Üçüncü beş yıllık plan döneminde GSMH nin ortalama yıllık büyüme hızı ne olmuştur?
Üçüncü beş yıllık plan döneminde GSMH’nin ortalama yıllık büyüme hızı; %6,5 olmuştur, ancak hedeflenen gsmh %7,9 idi.
Aşağıdakilerden hangisi, 1958 yılında alınan istikrar karalarından değildir?
1958 yılında alınan istikrar karalarından bazıları şöyledir; Para arzı sıkı kontrol altına alınacak. Kamu iktisadi kuruluşlarının ürünlerinin fiyatları yükseltilecek ve açıkları kapatılacak. DPT’nin görevleri kısıtlanacaktır. İthalat rejimi yeniden düzenlenecek, ihtiyaçlar için üç aylık kotalarla ve bir program içinde yürütülecek. Bütçe denkliği için gelir artırılırken harcamalar kısılacak gibi faaliyetlerin yapılması düşünülmektedir. DPT’nin görevinin kısıtlanması gibi bir durum söz konusu değildir.
Aşağıdaki II. Dünya Savaşı sonrası gelişmeler ile gerçekleştikleri tarih eşleştirmelerinden hangisi yanlıştır?
Kore’ye asker 1950 tarihinde gönderilmiştir.
Montrö Boğazlar Sözleşmesi’nin imzalanması hangi yıl olmuştur?
1936’da Lozan Boğazlar Sözleşmesi’ni Türkiye’nin lehine değiştiren Montrö Boğazlar Sözleşmesi imzalanmıştır.
Demokrat Parti döneminde hükümeti Adnan Menderes kurarken TBMM başkanlığına kim seçildi?
22 Mayıs’ta Cumhurbaşkanı seçilen Celal Bayar’ın parti başkanlığını bırakması ile cumhurbaşkanının partisiz olması şeklen de olsa sağlanmış oldu. Hükümeti Adnan Menderes kurarken Refik Koraltan, TBMM başkanlığına seçildi.

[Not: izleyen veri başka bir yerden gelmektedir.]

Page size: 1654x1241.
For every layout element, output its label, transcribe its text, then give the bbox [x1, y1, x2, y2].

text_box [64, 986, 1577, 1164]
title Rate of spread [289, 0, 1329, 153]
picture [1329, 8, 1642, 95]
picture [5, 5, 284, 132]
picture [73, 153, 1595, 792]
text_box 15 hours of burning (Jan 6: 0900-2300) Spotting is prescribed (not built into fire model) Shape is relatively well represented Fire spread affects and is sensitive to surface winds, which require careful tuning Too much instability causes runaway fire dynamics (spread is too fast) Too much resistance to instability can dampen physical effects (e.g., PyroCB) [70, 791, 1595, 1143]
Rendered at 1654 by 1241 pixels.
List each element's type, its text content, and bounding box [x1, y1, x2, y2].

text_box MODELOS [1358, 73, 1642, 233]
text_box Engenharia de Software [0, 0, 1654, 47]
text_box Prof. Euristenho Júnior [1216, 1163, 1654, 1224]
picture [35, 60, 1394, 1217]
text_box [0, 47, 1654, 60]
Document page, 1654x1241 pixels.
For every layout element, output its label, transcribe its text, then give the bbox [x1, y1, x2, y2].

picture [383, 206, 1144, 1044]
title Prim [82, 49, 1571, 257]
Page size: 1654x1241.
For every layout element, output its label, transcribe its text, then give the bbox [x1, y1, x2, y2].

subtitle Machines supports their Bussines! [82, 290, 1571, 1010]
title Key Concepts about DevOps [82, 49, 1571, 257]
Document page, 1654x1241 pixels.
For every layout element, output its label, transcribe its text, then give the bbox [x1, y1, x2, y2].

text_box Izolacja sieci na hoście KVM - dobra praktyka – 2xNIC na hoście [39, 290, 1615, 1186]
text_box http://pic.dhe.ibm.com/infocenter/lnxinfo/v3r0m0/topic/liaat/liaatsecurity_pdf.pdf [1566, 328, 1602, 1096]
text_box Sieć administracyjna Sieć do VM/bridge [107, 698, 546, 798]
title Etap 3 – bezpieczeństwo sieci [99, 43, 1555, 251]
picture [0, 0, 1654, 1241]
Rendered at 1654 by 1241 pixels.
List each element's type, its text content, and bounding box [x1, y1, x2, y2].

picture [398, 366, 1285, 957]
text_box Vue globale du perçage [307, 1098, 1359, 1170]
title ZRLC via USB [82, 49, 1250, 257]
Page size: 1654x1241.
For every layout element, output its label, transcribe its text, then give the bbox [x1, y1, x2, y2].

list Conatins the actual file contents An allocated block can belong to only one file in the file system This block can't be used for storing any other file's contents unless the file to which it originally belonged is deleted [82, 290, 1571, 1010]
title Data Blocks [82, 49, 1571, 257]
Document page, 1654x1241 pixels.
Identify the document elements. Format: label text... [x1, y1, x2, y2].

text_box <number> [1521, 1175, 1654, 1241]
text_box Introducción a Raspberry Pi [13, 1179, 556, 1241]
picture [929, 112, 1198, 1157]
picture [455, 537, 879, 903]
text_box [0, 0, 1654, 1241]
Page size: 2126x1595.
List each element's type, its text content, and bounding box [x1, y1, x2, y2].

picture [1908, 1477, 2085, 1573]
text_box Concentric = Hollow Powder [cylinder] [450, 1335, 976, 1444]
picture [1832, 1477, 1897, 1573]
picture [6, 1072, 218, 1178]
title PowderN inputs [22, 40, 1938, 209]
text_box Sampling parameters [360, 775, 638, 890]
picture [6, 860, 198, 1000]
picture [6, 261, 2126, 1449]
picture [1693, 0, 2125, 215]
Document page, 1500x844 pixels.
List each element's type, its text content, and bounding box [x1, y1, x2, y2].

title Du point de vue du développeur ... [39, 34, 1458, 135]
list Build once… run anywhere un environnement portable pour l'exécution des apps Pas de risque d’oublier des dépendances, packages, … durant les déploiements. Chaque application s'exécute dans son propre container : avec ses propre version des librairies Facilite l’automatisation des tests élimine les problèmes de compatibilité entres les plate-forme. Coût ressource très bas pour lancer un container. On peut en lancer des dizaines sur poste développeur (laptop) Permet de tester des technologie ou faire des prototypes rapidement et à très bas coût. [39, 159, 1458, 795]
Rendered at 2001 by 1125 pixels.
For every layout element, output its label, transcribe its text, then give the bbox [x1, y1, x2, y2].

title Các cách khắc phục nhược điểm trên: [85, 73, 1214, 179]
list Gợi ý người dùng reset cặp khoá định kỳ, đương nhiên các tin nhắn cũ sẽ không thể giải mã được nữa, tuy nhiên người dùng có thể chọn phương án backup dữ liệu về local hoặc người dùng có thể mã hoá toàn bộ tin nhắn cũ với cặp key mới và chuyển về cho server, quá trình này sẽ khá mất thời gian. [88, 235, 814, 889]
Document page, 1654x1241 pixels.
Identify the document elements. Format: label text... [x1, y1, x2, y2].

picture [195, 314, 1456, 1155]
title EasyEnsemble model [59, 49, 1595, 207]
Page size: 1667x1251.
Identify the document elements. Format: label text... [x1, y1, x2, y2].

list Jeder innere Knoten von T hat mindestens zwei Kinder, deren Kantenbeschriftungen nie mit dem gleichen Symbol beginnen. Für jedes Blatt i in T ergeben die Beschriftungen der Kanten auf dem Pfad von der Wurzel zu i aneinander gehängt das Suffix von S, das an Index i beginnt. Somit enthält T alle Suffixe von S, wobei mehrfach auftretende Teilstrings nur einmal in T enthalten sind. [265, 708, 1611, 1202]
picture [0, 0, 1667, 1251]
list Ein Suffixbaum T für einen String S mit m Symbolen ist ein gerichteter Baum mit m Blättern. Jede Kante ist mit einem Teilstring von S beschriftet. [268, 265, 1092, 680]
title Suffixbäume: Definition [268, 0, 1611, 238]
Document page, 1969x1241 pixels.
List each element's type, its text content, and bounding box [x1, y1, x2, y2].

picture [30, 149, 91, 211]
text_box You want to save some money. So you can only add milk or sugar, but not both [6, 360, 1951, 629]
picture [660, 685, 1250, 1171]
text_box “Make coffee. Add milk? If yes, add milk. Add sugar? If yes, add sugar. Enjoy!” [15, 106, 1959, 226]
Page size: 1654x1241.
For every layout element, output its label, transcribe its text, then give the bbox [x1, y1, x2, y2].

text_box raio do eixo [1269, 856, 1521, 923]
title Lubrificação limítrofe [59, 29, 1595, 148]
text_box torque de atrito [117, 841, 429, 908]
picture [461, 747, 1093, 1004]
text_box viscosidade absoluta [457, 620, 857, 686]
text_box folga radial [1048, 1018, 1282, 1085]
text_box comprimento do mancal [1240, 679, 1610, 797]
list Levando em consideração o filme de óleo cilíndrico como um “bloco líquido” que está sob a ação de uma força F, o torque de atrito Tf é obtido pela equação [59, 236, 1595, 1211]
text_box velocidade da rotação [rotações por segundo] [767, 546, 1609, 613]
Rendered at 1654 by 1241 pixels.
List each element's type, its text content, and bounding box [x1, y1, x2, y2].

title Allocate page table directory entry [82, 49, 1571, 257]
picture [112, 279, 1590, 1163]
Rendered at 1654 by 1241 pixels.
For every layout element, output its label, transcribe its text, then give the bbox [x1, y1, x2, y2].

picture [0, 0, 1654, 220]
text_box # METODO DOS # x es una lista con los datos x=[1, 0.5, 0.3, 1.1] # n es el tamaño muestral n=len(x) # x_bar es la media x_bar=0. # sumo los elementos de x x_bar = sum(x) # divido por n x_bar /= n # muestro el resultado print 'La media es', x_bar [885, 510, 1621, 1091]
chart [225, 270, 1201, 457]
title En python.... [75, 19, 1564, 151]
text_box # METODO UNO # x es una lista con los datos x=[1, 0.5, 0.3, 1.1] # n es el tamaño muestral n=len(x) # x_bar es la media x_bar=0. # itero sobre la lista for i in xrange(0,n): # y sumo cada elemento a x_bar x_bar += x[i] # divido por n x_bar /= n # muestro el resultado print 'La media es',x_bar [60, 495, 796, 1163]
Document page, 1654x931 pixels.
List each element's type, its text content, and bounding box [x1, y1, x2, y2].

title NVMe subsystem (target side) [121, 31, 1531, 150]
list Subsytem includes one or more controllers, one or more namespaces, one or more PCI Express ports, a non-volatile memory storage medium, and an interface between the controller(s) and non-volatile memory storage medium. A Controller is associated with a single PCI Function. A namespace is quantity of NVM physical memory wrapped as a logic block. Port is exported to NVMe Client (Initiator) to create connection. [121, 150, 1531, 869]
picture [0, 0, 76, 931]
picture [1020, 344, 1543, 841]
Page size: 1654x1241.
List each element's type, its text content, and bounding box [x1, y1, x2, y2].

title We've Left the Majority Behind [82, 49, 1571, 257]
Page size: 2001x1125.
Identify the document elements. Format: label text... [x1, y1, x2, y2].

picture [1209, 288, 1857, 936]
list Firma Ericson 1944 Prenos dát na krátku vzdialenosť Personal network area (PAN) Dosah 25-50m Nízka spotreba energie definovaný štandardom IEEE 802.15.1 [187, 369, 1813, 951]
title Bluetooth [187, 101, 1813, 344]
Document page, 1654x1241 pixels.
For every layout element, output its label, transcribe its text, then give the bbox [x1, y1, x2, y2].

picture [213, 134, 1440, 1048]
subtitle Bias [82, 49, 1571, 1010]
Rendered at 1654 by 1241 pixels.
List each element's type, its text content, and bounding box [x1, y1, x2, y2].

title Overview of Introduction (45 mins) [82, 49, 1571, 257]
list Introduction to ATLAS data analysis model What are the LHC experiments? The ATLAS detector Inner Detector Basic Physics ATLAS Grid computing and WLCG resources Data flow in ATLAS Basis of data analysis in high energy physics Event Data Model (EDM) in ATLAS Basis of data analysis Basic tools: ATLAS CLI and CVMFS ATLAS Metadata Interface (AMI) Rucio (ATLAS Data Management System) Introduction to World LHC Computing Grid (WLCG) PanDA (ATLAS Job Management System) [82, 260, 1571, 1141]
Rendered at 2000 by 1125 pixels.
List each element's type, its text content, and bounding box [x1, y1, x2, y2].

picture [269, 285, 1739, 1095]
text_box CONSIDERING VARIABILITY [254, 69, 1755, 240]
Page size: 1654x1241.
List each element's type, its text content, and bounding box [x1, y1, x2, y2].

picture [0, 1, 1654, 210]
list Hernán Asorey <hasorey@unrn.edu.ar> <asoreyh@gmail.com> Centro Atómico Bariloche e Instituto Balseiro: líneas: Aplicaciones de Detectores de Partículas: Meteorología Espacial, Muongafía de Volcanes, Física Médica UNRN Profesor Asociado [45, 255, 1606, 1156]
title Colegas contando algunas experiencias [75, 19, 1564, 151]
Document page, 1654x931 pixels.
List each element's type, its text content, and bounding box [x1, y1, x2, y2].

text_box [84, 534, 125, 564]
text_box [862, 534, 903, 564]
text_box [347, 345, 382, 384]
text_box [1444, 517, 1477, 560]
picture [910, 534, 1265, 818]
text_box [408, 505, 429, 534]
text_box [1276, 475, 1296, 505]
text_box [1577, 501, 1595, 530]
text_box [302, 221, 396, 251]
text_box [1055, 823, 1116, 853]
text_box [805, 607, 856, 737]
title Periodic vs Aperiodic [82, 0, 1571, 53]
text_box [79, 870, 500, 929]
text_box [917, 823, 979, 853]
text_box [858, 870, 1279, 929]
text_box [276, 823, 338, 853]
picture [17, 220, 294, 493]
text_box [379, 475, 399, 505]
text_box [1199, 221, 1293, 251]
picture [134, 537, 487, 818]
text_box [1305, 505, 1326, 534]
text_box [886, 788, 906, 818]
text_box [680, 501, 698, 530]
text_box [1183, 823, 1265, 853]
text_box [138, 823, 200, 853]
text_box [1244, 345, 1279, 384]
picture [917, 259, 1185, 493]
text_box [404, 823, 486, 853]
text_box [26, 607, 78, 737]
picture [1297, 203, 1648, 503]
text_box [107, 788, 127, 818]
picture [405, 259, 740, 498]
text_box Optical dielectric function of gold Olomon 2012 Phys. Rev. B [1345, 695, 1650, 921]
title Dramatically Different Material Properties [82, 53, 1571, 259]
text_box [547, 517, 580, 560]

Ordunun idareye el koyduktan sonra oluşturulan Milli Birlik komitesinin başında kim vardır?
Milli Birlik Komitesi’nin başına getirilen Kara Kuvvetleri Komutanı Cemal Gürsel’dir.
1969 yılında sosyal yapıdaki huzursuzlukların ilk işareti hangi ilçede olmuştur?
1969 Seçimlerinden sonra sosyal yapıdaki huzursuzlukların ilk işaretini Çorlu’da köylülerin işgal ettikleri bir çiftlikten askerî birliklerin yardımıyla çıkarılması veriyordu. Türkiye’de toplam nüfusun %1’i çalışan nüfusun ise %2 si 1961-1969 yılları arasında yurt dışına gitmişti. Gittikleri yerde uyum problemleri dolayısıyla çok sıkıntı çeken bu insanların gönderdikleri döviz miktarı Türkiye’nin 1969 ithalatının %70’ini karşılamaktaydı. İçerde ise köyden kente göç bütün hızıyla sürüyordu. Bu işsizliğin daha da artacağının işaretiydi. Zira yeni iş sahaları açılmadığı gibi mevcutların daha verimli çalıştığını gösteren bir bilgi de yoktu. Büyük şehirlerdeki fabrikalarda da işçiler ücret ve sosyal imkânların iyileştirilmesi için grev yaparken artık polisle hatta askerle karşı karşıya kalıyorlardı.